Les habitants de Gaza ont un rituel hebdomadaire sacré : le repas du vendredi, qui doit être agrémenté de poulet. La viande rouge est généralement hors de portée pour la plupart des gens, mais le poulet nous a toujours fait grâce, nous permettant d'en acheter un chaque vendredi pour apaiser notre envie de viande.
Cette douce créature me préoccupe depuis mars 2025.
Depuis mars 2025, toutes les viandes ont disparu de Gaza, en particulier le poulet. Et lorsqu'il a commencé à revenir sur les marchés il y a trois semaines, le prix du kilo a atteint 22 dollars américains, et parfois, la frénésie de l'exploitation a poussé le prix à 30 dollars américains entre les mains des voleurs et des profiteurs de guerre.
Au début de la guerre, l'occupation israélienne a bombardé les élevages de volaille et empêché l'entrée d'aliments pour animaux, obligeant les commerçants à vendre les poulets à des prix très bas. Un seul poulet de 1 500 grammes coûtait entre 3 et 4 dollars. À l'époque, les gens pensaient que c'était une aubaine en raison des prix bas, mais le malheur est arrivé quelques jours plus tard, lorsque les bombardements sur tous les êtres vivants se sont intensifiés et que la famine s'est aggravée. La viande, en particulier le poulet, est devenue un mets rare qui ne nous était offert que pendant les cessez-le-feu ou lorsque les organisations internationales et humanitaires parvenaient à acheminer de la nourriture.
Gaza est confrontée à un génocide depuis le 7 octobre 2023. Selon le ministère de la Santé de Gaza, le bilan de la guerre d'extermination et de famine s'élève aujourd'hui à 68 865 Palestiniens morts, auxquels s'ajoutent 170 670 blessés.
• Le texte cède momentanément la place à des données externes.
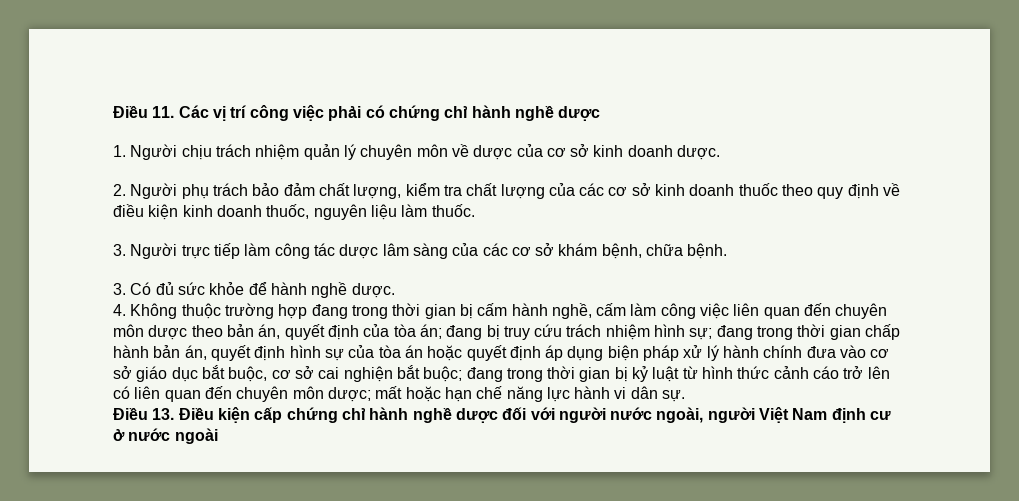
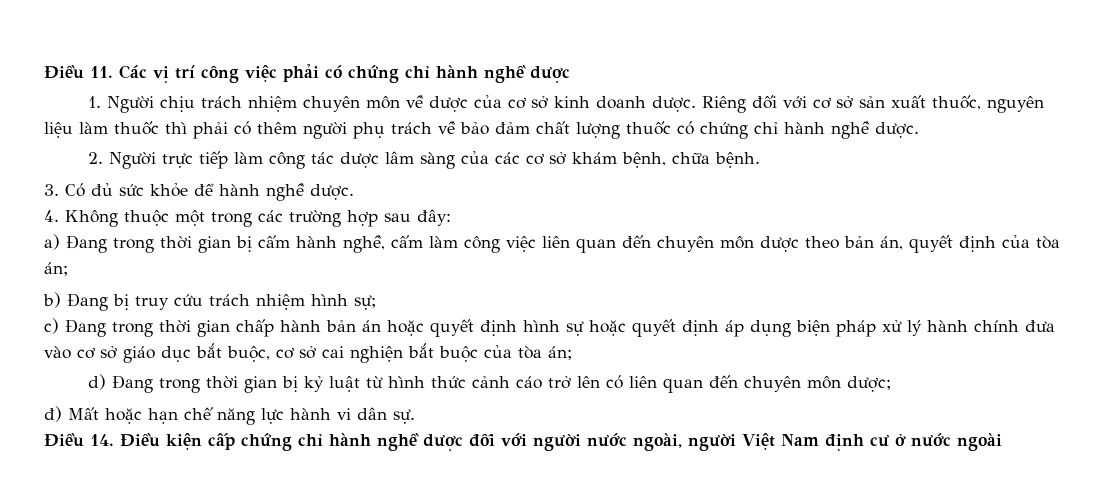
[303,144,356,160] quản lý -> (297, 104) none
[113,183,901,199] [113,204,475,220] [113,244,126,256] // 2. Người phụ trách bảo đảm chất lượng, kiểm tra chất lượng của các cơ sở kinh doanh thuốc theo quy định về điều kiện kinh doanh thuốc, nguyên liệu làm thuốc. // 3. -> [701,95,1044,113] [44,121,919,139] [87,152,103,164] Riêng đối với cơ sở sản xuất thuốc, nguyên liệu làm thuốc thì phải có thêm người phụ trách về bảo đảm chất lượng thuốc có chứng chỉ hành nghề dược. // 2.
[224,303,348,319] trường hợp đang -> [175,209,451,227] [44,234,107,253] một trong các trường hợp sau đây: // a) Đang
[446,325,483,340] đang -> [43,292,108,311] // b) Đang
[716,325,753,340] đang -> [44,318,106,337] // c) Đang
[184,345,207,360] án, -> [362,320,424,336] án hoặc
[348,345,423,358] của tòa án -> (584, 328) none
[423,366,503,382] buộc; đang -> [439,345,572,362] [87,374,153,393] buộc của tòa án; // d) Đang
[375,386,403,399] mất -> [44,406,99,422] // đ) Mất
[152,408,175,420] 13. -> [90,434,114,446] 14.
Ces chiffres continuent d'augmenter chaque jour depuis l'accord de cessez-le-feu du 10 octobre, lorsque des centaines de victimes, pour la plupart non identifiées, ont été retrouvées sous les décombres des bâtiments détruits ou dans des fosses communes, beaucoup d'entre elles présentant des signes de torture ou d'exécution.
Même aujourd'hui, il est extrêmement difficile de se procurer du poulet, et nous, les parents, sommes soumis à cette épreuve hebdomadaire pour apaiser la faim de nos enfants, mais nous échouons à chaque fois.
Tous les jeudis et vendredis matins, les réseaux sociaux s'activent. Le vendredi est le jour de congé officiel à Gaza, et les gens ont depuis longtemps l'habitude de manger du poulet ce jour-là. Après avoir parcouru les réseaux sociaux, une série d'appels commence avec les amis, les parents et les employés des boucheries et des marchés. Dès que la première nouvelle de l'arrivée de poulet sur le marché est annoncée, la chasse commence, mais elle échoue pour la plupart des gens. La plupart des achats sont effectués via des portefeuilles électroniques en raison de la pénurie d'argent liquide, car les banques, bien qu'elles aient rouvert à la fin du mois d'octobre dernier, refusent toujours d'ouvrir de nouveaux comptes ou d'autoriser les retraits et les dépôts sur ordre de l'occupation israélienne.
Jeudi dernier, j'ai repris mes recherches pour trouver du poulet. Je me suis rendu dans deux centres commerciaux qui avaient rouvert leurs portes et dans trois magasins du marché de Nuseirat, dans le centre de Gaza, une zone qui accueille désormais environ 300 000 habitants pendant la guerre, alors que sa population d'origine n'était que de 100 000 personnes. Il s'agit d'un camp de réfugiés, mais les gens s'y sont réfugiés car il a moins souffert des dégâts : seuls 10 % de ses bâtiments ont été détruits, contre 80 à 90 % dans d'autres régions.
La petite quantité arrivée jeudi s'est vendue en quelques minutes. Seuls quelques types de viande congelée étaient disponibles, portant des étiquettes égyptiennes et brésiliennes. Certaines personnes se sont vues contraintes de les acheter pour remplacer la « reine » de la table gazaouie : le poulet.
Le manque de protéines présentes dans le poulet et de nombreux autres aliments a des effets négatifs sur l'organisme, car les protéines sont essentielles à la formation des tissus, des muscles, des enzymes et des hormones.
La pénurie de protéines, que les Gazaouis tiraient autrefois principalement de la volaille, entraîne un affaiblissement du système immunitaire, une réduction de la masse musculaire et un retard dans la cicatrisation des plaies.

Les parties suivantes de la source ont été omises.